• **Study text**

# Tug Log -In



## DonM (Sep 30, 2005)

Why is it that sometimes (about 50% of the time) I'm automatically signed in, and other times I have to do it myself?

thanks
don


----------



## Makai Guy (Sep 30, 2005)

The automatic sign-in is done at your end, by your browser, using files called "cookies" on your computer that were previously sent from here.  If you do something that removes these cookies, then you must sign in manually.  Many people use utilities which remove cookies from their systems in the interest of system security, but without specific configuration to the contrary, they remove the good cookies with the bad. 

Alternatively, if you log in using a different computer, or even via a different browser on the same computer, it will not have access to your original cookies and you will have to log in manually.


----------



## DonM (Oct 1, 2005)

I'm using the same computer, and I'm not removing the cookies. I am being a little more religious about logging out when I'm done, and I think it says something about clearing the cookies.

Signing on this time it automatically signed me in???


----------



## Makai Guy (Oct 1, 2005)

If you log off when you leave, you'll have to log back on when you return.

There is no real need to log off, from a bbs perspective.  I almost never actually log off.  After 15 minutes of inactivity the bbs considers you not to be active anyway and doesn't show you as being logged on.  The main effect of logging off is that you are dropped from the "who's online" listings immediately instead of 15 minutes after your last activity.

• **Collected data entries**
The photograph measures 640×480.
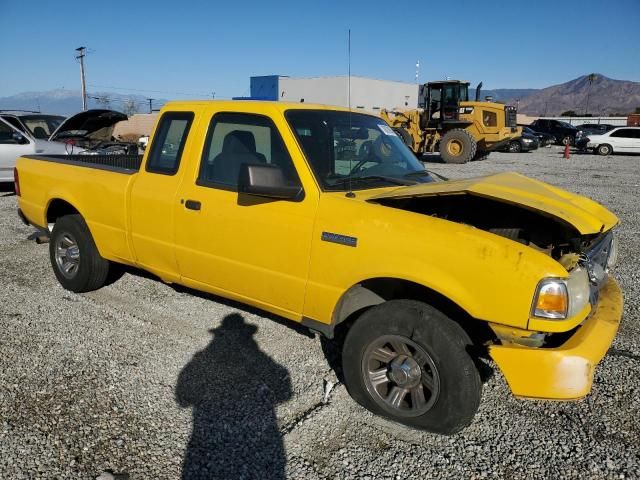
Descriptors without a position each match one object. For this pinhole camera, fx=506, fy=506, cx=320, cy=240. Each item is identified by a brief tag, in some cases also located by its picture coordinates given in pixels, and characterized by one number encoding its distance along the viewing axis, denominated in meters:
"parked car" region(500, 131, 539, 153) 27.98
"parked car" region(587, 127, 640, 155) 26.53
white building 41.91
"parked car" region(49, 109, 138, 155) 9.70
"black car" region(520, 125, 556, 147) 31.72
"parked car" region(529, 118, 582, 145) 33.98
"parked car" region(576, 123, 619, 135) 36.82
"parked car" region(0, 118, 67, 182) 10.42
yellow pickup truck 2.65
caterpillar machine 20.17
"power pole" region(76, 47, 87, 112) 44.21
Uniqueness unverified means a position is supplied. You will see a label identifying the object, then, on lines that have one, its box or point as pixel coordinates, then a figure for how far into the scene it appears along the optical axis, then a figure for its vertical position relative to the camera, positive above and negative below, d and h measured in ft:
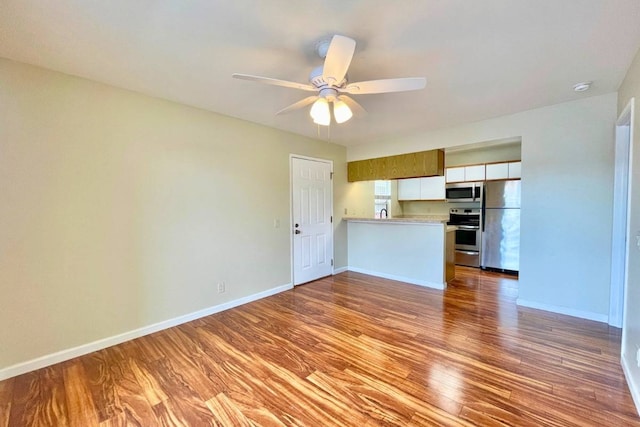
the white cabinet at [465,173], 17.06 +1.99
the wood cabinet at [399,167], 13.39 +2.05
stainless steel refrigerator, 15.85 -1.30
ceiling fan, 5.07 +2.68
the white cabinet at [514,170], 15.66 +1.97
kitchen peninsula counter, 13.55 -2.45
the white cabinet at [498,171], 16.12 +1.99
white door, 13.97 -0.79
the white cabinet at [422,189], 19.20 +1.14
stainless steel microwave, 17.13 +0.81
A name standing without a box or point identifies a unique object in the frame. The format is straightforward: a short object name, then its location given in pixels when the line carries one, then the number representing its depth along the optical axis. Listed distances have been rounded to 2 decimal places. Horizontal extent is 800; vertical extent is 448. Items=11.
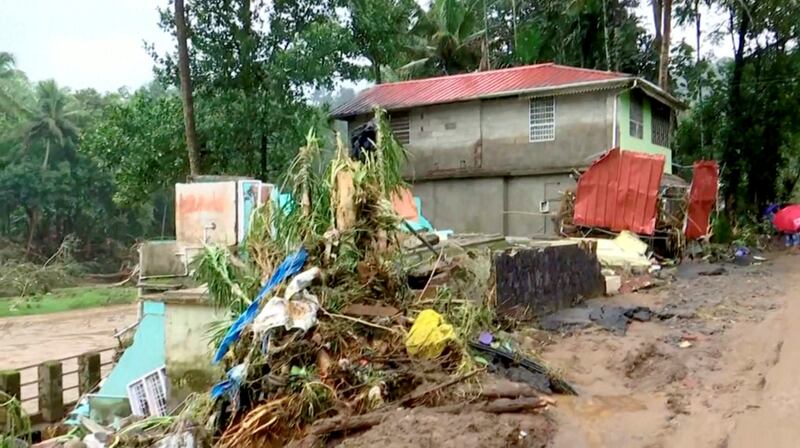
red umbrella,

• **Task instructions**
(1) Answer these questions about the forum thread on automatic sign-in:
(a) About what percentage of the time does DonM say he is signed in automatically?
(b) What are the files called that the browser uses for the automatic sign-in?
(c) After how many minutes of inactivity does the bbs stop showing a user as logged on?
(2) Duplicate the passage of the forum thread on automatic sign-in between "The automatic sign-in" and "clearing the cookies.", inclusive.
Rely only on the forum thread about automatic sign-in, not on the material.

• **Task answers**
(1)
(a) About 50% of the time.
(b) Cookies.
(c) 15 minutes.

(2)
The automatic sign-in is done at your end, by your browser, using files called "cookies" on your computer that were previously sent from here.  If you do something that removes these cookies, then you must sign in manually.  Many people use utilities which remove cookies from their systems in the interest of system security, but without specific configuration to the contrary, they remove the good cookies with the bad. 

Alternatively, if you log in using a different computer, or even via a different browser on the same computer, it will not have access to your original cookies and you will have to log in manually.


----------



## DonM (Oct 1, 2005)

I'm using the same computer, and I'm not removing the cookies. I am being a little more religious about logging out when I'm done, and I think it says something about clearing the cookies.